The genetic strain of the Csf1r^{ΔFIRE/ΔFIRE} mice was a mixed C57BL/6J and CBA background. This is notable because Csf1r^{ΔFIRE/ΔFIRE} mice on a congenic C57BL/6J background show perinatal lethality, and surviving mice develop hydrocephalus. ⁹ It is unclear if the early lethality and abnormal brain in the congenic Csf1r^{ΔFIRE/ΔFIRE} strain is due entirely or in part to the absence of microglia or another tissue-resident macrophage population. However, the observations in the congenic line indicate a more complex biology with genetic background as a profound phenotypic modifier and must be considered when interpreting the absence of overt phenotype on the mixed genetic background.

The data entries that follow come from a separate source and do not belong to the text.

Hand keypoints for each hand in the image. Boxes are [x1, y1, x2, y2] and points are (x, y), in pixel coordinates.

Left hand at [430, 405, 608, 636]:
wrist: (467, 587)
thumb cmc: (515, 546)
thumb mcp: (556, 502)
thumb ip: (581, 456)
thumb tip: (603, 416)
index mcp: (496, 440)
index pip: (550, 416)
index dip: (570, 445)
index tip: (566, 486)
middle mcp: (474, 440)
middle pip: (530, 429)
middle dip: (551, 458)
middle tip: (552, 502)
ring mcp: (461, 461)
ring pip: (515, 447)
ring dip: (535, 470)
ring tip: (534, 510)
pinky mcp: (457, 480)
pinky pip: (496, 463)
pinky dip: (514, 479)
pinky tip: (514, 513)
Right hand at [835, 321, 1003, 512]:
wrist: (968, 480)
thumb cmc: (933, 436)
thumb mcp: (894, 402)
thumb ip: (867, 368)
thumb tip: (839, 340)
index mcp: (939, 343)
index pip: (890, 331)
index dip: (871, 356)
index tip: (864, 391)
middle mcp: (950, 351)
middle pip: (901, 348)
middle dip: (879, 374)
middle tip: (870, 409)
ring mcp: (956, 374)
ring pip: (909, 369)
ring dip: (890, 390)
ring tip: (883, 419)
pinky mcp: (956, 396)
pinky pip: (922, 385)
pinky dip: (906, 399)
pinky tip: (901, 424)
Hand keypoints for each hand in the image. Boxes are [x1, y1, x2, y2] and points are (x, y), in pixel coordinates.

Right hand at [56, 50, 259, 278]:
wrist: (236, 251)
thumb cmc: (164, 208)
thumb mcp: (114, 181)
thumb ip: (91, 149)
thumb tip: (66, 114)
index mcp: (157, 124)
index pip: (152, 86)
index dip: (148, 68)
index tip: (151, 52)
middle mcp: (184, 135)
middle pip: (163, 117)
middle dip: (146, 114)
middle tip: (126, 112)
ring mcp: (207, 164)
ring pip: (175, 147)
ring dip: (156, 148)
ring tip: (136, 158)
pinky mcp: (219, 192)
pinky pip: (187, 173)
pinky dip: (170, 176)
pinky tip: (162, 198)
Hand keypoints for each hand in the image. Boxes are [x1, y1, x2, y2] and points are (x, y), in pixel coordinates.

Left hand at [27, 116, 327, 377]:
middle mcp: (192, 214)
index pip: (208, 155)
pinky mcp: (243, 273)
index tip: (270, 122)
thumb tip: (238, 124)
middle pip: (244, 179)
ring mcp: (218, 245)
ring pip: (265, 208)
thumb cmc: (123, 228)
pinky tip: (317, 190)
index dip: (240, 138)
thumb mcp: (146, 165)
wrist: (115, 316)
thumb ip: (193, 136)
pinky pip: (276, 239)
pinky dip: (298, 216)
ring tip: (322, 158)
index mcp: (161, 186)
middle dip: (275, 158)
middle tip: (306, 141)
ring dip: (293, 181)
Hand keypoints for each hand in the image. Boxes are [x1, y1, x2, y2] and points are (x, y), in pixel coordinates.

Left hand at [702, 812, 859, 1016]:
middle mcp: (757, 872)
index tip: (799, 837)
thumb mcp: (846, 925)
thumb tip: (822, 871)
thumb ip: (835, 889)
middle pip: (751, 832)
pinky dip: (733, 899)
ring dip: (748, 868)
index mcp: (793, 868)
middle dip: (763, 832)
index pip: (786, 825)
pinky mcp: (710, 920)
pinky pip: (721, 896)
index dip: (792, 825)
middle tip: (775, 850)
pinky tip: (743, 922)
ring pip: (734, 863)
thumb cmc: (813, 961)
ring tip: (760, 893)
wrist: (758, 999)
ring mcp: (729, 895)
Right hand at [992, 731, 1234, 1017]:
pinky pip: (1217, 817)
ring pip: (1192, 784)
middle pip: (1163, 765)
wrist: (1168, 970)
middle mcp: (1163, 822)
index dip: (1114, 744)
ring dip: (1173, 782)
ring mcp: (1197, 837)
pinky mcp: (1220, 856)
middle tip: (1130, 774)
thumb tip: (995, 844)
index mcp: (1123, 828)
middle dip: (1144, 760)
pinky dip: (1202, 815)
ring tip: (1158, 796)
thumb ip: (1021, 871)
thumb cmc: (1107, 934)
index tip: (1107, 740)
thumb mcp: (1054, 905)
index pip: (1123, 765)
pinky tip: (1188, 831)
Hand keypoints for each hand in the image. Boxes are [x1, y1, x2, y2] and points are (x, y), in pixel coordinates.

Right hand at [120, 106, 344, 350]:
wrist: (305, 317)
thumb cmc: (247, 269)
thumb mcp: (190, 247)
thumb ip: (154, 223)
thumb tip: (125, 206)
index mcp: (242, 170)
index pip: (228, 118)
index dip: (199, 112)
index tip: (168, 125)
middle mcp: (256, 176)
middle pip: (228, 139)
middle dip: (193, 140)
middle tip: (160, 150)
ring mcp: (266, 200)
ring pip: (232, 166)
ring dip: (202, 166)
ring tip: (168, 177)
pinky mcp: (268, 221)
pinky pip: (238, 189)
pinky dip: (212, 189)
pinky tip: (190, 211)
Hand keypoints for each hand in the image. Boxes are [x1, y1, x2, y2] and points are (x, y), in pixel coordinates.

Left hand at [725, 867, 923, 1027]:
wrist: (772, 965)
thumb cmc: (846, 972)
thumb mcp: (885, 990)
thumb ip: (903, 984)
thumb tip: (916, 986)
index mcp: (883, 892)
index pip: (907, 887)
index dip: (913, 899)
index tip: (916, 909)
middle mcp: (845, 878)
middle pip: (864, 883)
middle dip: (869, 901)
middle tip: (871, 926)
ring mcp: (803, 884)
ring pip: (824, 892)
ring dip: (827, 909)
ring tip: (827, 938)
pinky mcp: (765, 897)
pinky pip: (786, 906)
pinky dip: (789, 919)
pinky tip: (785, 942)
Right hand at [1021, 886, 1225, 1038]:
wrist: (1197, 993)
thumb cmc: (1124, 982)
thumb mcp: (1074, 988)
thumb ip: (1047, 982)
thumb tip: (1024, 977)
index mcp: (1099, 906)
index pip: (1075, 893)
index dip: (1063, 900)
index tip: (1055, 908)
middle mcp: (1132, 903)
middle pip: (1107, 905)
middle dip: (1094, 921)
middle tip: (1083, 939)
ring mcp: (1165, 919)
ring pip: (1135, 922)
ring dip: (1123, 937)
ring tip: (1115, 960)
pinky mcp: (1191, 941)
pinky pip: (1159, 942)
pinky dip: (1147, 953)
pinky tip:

Despite exhaustive research concerning the role of microglia in organizing neuronal circuitry in epilepsy, several critical issues remain unresolved. First, it remains unclear if aberrant formation or removal of spines and synapses contributes to epileptogenesis or is a consequence of seizures. One of the experimental challenges in addressing this issue includes the complementary concerns of false positives (specificity) and false negatives (sensitivity). Thus, although it is quite challenging to quantify spine stripping and synaptic loss, it is even more difficult—if not impossible—to show that stripping or loss has not occurred. Second, the relevant cell types involved in spine and synaptic plasticity must be identified, and their roles must be defined. Intracellular cell signaling within neurons, such as the Ras-PI3k-mTOR and Ras-MAPK pathways, are involved in spine plasticity. ¹⁰ Microglia could mediate an important but nonessential role in the formation of functional neuronal circuits, as suggested by the work of O’Keeffe et al. ⁷ In a mouse model of multiple sclerosis, monocyte-derived macrophages initiate demyelination and are highly phagocytic. ¹¹ Thus, brain-invading monocytes could also play a role in the development of acquired epilepsies, but more work is required to demonstrate this. Finally, the neuronal structures being formed and eliminated require better characterization. Although spines serve as the primary locations for excitatory inputs, synapses can form at other sites. Thus, spine stripping might occur during development and disease without broad synapse elimination. Until these issues are addressed experimentally and the mechanisms and relevant cells driving spine and synapse elimination are identified, there remains a roadblock to developing therapies targeting synaptic stripping to limit or prevent acquired epilepsy.